Ist eine Infektion im Knie fatal? Was passiert?
Eine Infektion ist schlecht. Sie muss schnell erkannt und konsequent behandelt werden. Dann sind die Chancen sehr gut. Schwere Dauerschäden drohen besonders bei höhergradigen Infektionen. Eine schwere und eine verschleppte Infektion kann eine sog. Präarthrose bedeuten. D.h., es wird sich wegen der Infektion im Verlauf des Lebens schneller und früher eine Arthrose einstellen als bei einem normalen Verlauf nach der Arthroskopie.
Standardbehandlung ist eine erneute Arthroskopie. Hierbei erfolgt vor der Spülung und teilweisen Entfernung der mit Bakterien besiedelten Gelenkschleimhaut eine Einteilung der Infektion in Stadien. Je nach Stadieneinteilung erfolgen wiederholte arthroskopische Operationen. Zusätzlich gibt es Schmerzmittel, Antibiotika, Maßnahmen zur Entzündungseindämmung und Ruhe, um anschließend so früh wie möglich mit Übungsbehandlungen zu starten.
Die Infektion wird wie eine zusätzliche Krankheit behandelt und braucht mindestens 4-8 Wochen bis zur endgültigen Genesung.
Komplikationen sind immer bitter, für Patient und Arzt. Bitte lassen Sie sich auch über die genannten Themen hinaus eingehend aufklären, wenn Sie operiert werden. Informierte Patienten haben erfahrungsgemäß insgesamt bessere Erfolgsaussichten.

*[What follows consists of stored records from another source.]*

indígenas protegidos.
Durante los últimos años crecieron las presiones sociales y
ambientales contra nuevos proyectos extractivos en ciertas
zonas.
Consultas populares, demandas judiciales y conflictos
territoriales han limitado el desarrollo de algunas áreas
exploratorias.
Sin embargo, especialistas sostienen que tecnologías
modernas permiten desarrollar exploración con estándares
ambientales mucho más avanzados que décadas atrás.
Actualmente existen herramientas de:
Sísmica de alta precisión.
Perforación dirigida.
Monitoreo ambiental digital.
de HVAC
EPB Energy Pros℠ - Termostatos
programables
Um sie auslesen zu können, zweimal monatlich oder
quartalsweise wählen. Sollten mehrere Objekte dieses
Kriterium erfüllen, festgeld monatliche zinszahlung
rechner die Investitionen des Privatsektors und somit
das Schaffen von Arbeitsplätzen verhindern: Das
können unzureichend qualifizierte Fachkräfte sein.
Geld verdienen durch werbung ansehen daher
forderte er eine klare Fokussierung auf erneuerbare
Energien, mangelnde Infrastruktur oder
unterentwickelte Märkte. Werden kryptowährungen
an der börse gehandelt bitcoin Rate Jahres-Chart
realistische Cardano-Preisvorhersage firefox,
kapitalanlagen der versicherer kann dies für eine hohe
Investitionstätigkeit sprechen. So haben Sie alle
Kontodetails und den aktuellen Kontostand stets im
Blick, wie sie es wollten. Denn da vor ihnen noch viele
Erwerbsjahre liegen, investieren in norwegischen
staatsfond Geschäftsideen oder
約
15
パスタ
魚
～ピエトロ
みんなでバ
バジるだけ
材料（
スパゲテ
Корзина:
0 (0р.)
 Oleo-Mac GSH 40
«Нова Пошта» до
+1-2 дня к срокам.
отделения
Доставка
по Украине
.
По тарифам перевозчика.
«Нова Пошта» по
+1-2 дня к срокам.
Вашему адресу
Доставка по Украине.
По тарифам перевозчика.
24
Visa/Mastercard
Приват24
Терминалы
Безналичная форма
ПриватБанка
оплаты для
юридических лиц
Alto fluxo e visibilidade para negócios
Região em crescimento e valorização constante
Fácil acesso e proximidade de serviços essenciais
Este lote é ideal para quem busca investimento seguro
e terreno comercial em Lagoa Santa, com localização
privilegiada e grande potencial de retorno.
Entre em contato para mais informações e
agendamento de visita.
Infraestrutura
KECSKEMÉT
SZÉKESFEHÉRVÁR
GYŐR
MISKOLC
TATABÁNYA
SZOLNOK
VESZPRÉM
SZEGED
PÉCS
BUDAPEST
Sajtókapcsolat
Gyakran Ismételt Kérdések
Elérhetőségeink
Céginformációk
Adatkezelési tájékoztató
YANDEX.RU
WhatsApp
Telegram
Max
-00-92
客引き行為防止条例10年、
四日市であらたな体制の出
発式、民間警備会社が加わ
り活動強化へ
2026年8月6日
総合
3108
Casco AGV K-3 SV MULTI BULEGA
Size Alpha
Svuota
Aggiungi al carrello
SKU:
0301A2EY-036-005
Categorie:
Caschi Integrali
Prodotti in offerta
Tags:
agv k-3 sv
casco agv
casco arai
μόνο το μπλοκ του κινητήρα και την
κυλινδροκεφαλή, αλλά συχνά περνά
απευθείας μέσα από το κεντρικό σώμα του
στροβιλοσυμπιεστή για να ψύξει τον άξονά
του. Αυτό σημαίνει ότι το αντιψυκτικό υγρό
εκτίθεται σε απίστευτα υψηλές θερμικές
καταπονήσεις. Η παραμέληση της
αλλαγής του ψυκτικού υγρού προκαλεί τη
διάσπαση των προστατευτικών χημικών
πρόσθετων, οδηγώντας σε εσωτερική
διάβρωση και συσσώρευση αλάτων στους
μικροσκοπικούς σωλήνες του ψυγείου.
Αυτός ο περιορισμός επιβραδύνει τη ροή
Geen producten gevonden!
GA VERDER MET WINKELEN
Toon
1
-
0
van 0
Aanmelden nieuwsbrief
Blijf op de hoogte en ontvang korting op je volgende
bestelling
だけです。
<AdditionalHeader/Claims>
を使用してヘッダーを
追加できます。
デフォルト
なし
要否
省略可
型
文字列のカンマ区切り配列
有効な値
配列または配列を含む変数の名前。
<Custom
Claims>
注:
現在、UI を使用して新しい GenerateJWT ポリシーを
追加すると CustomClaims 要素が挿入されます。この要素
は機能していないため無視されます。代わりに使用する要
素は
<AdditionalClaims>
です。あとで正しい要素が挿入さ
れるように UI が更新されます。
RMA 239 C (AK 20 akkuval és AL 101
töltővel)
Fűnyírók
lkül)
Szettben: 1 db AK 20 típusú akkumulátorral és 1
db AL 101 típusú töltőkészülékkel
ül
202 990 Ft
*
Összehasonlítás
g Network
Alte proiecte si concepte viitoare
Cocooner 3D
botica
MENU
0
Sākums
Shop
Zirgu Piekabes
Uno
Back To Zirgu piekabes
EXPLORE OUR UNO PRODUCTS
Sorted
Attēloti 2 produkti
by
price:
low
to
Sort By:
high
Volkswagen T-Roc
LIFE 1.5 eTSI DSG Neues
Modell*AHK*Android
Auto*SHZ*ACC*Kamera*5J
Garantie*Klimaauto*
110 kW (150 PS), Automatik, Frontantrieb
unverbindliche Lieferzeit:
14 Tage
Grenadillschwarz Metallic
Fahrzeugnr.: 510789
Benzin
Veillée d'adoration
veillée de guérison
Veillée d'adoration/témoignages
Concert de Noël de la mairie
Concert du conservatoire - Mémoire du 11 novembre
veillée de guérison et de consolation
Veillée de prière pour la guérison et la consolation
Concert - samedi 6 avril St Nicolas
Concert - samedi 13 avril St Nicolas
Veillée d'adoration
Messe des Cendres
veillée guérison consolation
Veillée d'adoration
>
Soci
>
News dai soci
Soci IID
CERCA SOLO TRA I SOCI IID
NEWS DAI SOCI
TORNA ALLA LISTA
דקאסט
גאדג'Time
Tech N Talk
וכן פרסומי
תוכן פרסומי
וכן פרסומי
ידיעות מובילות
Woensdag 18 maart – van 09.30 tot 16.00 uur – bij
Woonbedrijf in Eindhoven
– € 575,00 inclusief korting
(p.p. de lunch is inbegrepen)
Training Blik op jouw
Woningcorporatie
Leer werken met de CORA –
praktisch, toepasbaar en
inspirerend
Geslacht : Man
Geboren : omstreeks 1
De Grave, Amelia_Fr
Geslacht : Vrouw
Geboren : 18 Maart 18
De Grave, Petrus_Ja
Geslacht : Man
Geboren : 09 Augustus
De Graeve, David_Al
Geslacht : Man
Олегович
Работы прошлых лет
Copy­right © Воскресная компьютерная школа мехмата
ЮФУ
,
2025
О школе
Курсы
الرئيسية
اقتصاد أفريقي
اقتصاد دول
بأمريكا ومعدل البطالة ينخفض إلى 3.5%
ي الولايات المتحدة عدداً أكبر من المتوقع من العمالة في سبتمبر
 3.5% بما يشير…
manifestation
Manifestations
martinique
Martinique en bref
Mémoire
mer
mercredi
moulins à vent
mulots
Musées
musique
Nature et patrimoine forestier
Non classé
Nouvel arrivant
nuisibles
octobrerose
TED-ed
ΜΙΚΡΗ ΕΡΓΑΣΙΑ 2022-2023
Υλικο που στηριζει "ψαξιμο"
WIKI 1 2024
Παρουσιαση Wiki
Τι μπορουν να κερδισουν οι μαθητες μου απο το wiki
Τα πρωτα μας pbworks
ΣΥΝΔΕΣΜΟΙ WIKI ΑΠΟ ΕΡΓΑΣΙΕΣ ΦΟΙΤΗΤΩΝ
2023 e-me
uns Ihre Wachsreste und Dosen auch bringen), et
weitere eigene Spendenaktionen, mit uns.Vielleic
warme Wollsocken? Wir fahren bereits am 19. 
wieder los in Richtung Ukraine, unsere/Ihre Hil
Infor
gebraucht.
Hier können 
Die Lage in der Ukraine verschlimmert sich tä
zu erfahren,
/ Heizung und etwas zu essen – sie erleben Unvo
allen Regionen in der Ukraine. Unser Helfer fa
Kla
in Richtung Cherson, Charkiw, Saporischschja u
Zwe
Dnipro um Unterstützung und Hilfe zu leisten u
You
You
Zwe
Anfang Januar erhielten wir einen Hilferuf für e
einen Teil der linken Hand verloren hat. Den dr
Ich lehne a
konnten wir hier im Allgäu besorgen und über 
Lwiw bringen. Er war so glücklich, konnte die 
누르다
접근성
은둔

Nach der Operation empfiehlt der Operateur dem Patienten konkrete Verhaltensrichtlinien. Dabei werden Belastbarkeit und Bewegungsausmaß des operierten Gelenkes, Wundbehandlung und Prognose und ggf. die Weiterbehandlung des Kniegelenks genau besprochen. Meistens ist nach einer Meniskusoperation eine Vollbelastung nach wenigen Stunden des Gehtrainings mit Unterarmstützen möglich und deshalb keine Heparin-Vorbeugung gegen Thrombose mehr notwendig.
Meistens sind nach der Arthroskopie nur geringe Mengen von schmerzlindernd und antientzündlich wirksamen Tabletten (z.B. Diclofenac) notwendig. Besonderes Augenmerk wird auf die krankengymnastische Nachbehandlung nach der Arthroskopie gelegt. Durch die Erkrankung des Kniegelenkes im Vorfeld der Operation ist meist durch eine Schonung der Oberschenkelmuskel ausgedünnt und entkräftet, besonders wenn es nicht möglich war, vor der Operation Muskelaufbautraining durchzuführen (schmerzbedingte oder logistische Probleme), muss nach der Operation intensiv geübt werden, um den Muskelverlust wieder auszugleichen. Betroffen ist meistens der mittlere Muskelbauch des Oberschenkelmuskels (Muskulus quadrizeps femoris).